Ahok Vs BPK, Bagaimana Standar Audit Laporan Keuangan?

Ahok Vs BPK, Bagaimana Standar Audit Laporan Keuangan?
SujaNEWS.com —  Badan Pemeriksa Keuangan menjawab komentar Gubernur DKI Jakarta Basuki Tjahaja Purnama alias Ahok yang mempertanyakan standar audit laporan keuangan.
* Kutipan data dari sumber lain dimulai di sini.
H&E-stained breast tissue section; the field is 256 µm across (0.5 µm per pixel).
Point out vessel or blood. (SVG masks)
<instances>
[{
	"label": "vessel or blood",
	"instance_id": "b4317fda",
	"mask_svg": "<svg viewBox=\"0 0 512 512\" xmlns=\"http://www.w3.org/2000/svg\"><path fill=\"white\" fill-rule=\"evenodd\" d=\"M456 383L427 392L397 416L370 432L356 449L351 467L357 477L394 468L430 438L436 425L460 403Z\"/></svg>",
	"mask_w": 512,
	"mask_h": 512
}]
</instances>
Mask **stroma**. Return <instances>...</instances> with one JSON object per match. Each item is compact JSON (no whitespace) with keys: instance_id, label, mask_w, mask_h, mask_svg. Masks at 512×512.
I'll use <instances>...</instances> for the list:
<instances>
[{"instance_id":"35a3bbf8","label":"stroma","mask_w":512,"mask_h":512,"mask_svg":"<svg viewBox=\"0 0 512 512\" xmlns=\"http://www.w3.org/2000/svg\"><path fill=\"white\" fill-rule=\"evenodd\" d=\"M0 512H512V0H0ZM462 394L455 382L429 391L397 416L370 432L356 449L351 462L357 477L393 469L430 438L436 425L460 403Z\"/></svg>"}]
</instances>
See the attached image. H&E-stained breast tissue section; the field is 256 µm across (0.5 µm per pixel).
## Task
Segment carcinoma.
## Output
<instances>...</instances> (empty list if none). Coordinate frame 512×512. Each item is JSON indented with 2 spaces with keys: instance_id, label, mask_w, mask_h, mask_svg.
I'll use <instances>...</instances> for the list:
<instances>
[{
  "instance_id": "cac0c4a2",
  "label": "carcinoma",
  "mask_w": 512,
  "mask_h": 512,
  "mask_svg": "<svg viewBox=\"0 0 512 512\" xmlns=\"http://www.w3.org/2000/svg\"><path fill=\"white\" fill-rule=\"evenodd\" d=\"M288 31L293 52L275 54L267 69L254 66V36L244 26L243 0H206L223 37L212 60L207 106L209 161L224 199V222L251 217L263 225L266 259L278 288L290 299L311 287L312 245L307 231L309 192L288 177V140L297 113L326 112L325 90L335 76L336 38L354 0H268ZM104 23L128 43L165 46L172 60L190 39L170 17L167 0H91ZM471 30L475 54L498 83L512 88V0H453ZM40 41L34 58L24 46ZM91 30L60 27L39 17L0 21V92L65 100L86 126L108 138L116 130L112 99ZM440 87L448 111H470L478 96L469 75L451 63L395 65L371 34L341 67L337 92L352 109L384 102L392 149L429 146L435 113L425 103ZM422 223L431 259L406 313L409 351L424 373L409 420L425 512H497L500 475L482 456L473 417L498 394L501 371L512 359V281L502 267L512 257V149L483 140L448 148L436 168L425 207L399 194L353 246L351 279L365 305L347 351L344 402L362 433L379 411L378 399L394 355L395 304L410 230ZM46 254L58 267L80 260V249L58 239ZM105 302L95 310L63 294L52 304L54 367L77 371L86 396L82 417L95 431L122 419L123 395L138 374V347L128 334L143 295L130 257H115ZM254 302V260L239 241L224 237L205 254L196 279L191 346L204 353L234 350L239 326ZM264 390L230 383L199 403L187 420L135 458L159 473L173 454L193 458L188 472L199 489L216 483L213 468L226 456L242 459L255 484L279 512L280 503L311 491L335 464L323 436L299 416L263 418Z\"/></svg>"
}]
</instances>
Kepala Biro Hubungan Masyarakat dan Kerja Sama Internasional BPK Yudi Ramdan menjelaskan tidak pilih kasih dalam menerapkan standar audit laporan keuangan terhadap suatu instansi.

”Dalam memeriksa tidak bisa dibandingkan dengan pemerintah daerah yang lain,” kata Yudi di kantornya di Pejompongan, Jakarta, Rabu, 8 Juli 2015. Menurut dia, perbedaan yang ada hanya karakteristik dan lingkungan. “Standarnya sama.”

Ahok sebelumnya tak terima Badan Pemeriksa Keuangan memberikan predikat wajar dengan pengecualian dalam laporan keuangan 2014. Salah satu hasil pemeriksaan yang dinilai aneh ialah pembelian lahan untuk Rumah Sakit Sumber Waras di Jakarta Barat yang disebut kemahalan, yakni Rp 191 miliar.

Padahal pemerintah DKI sudah membeli dengan harga yang murah atau sesuai nilai jual obyek pajak. Sedangkan BPK menghendaki pembelian lahan itu dengan model taksiran harga (appraisal). Prosedur pembelian itu yang dianggap sebagai temuan oleh BPK. Yang membuat Ahok marah ialah temuan itu disampaikan saat dia memimpin DKI. Padahal program pembelian lahan seluas 3 hektare itu sudah dimulai ketika Fauzi Bowo menjadi Gubernur DKI pada 2007-2012.

Ahok juga mengeluhkan standar BPK dalam menerapkan proses audit anggaran. Banyak daerah dengan pengelolaan anggaran tidak transparan tapi memperoleh predikat wajar tanpa pengecualian. “Daerah yang dapat predikat WTP itu banyak bupati dan gubernurnya masuk penjara,” ujar Ahok.

Menanggapi komentar Ahok ini, Yudi menjelaskan bahwa pemeriksaan keuangan BPK tidak dirancang untuk mengungkap kecurangan. BPK, menurut dia, hanya menilai dari kewajaran laporan keuangan. “Bagaimana dia mencatat, membukukan, dan melaporkan transaksi keuangan sesuai standar,” tutur Yudi.

Konflik antara Ahok dan BPK ini bermula ketika BPK mengungkap 70 temuan dalam laporan keuangan DKI yang disampaikan dalam Rapat Paripurna DPRD, Senin, 6 Juli 2015. Temuan itu bernilai Rp 2,16 triliun, terdiri atas program yang berindikasi kerugian daerah senilai Rp 442 miliar dan berpotensi merugikan daerah sebanyak Rp 1,71 triliun. Lalu kekurangan penerimaan daerah senilai Rp 3,23 miliar, belanja administrasi sebanyak Rp 469 juta, dan pemborosan senilai Rp 3,04 miliar.